Task prompt >> In the material below, begin at the line with "class: Magnoliopsida" and continue through the line with "common name: Field clover". Arrange those lines as a numbered list, omitting any blank lines.

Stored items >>
☆ ☆ ☆ ☆

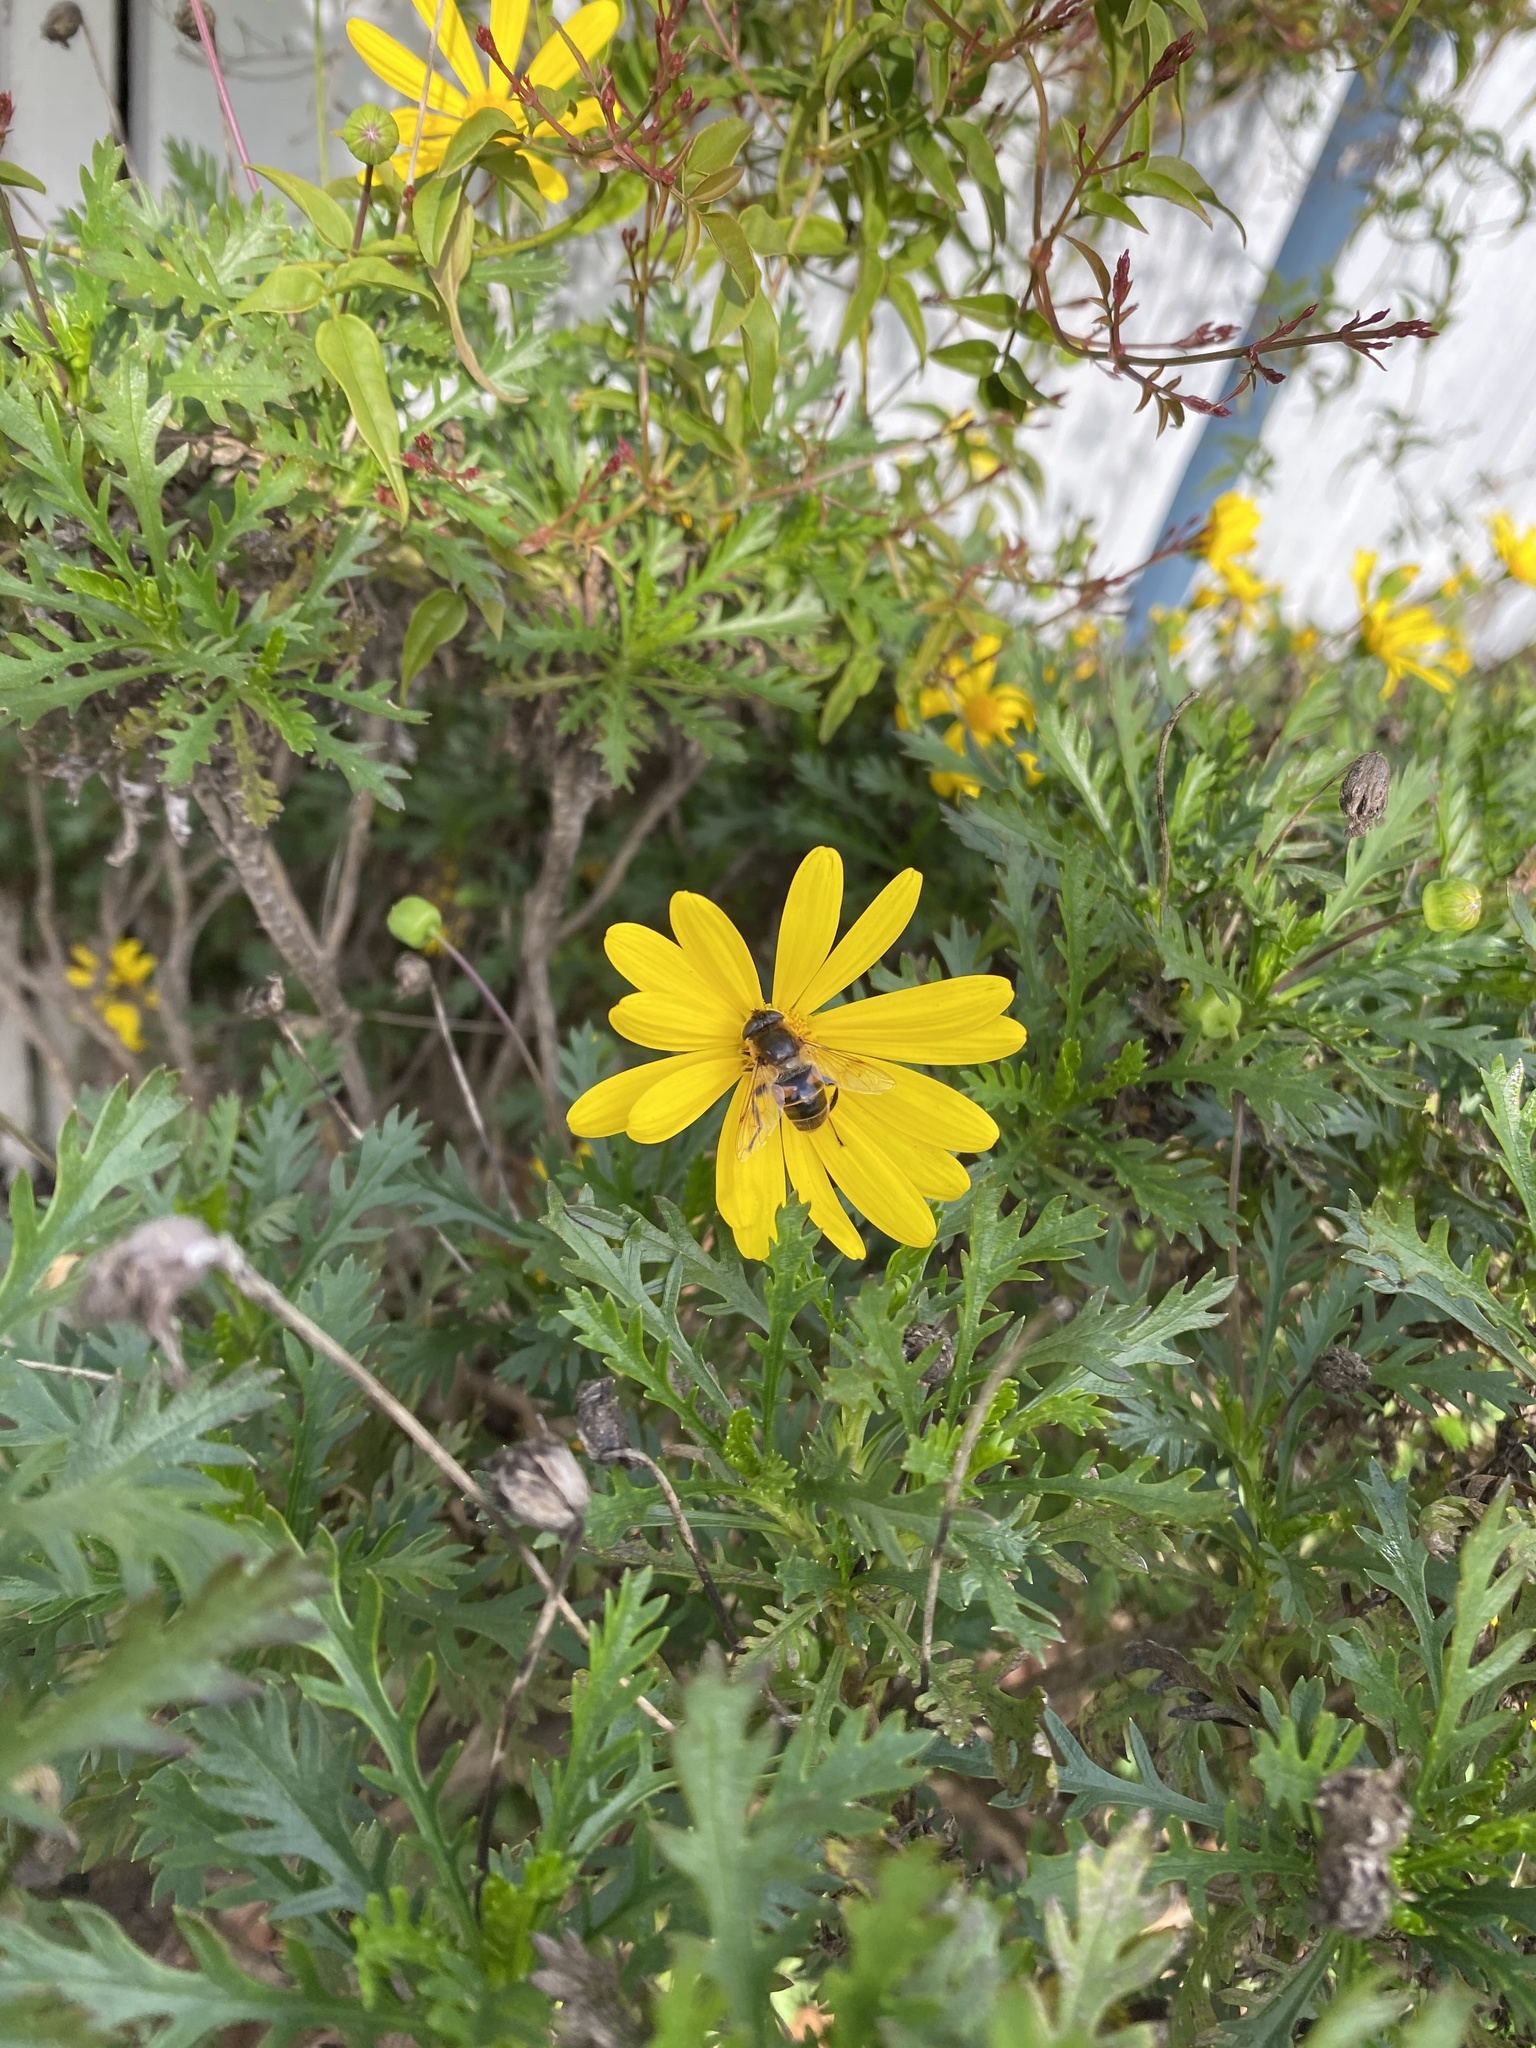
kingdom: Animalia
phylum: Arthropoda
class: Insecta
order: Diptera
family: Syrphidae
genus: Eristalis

☆ ☆ ☆ ☆

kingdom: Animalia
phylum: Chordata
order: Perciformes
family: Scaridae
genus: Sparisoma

☆ ☆ ☆ ☆

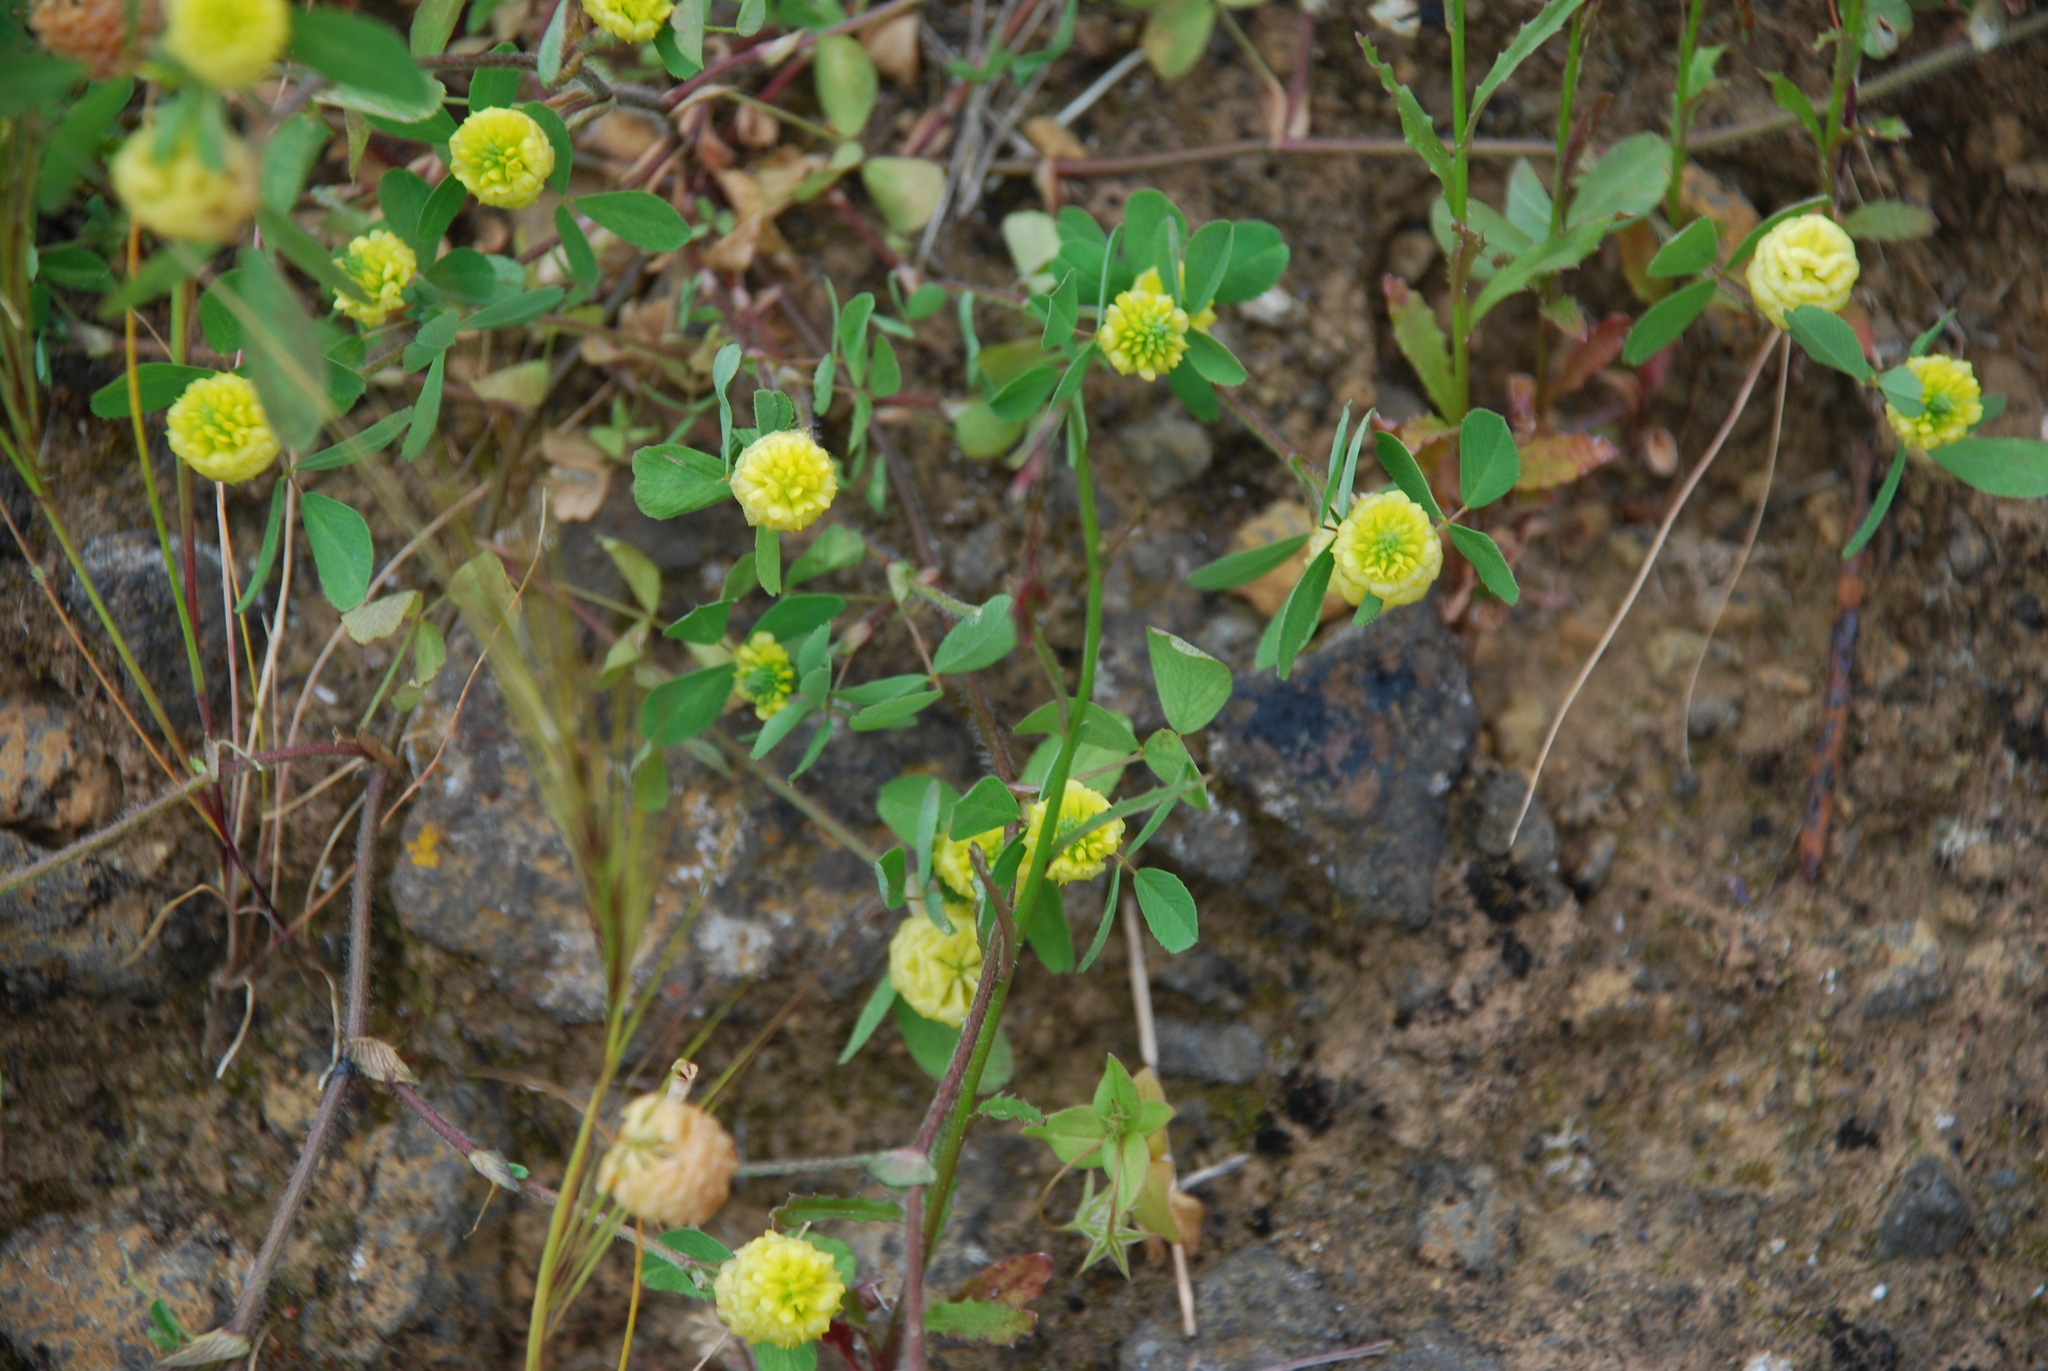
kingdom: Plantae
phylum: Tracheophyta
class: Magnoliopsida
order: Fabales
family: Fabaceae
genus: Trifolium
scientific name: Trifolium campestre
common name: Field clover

☆ ☆ ☆ ☆

Final answer >>
1. class: Magnoliopsida
2. order: Fabales
3. family: Fabaceae
4. genus: Trifolium
5. scientific name: Trifolium campestre
6. common name: Field clover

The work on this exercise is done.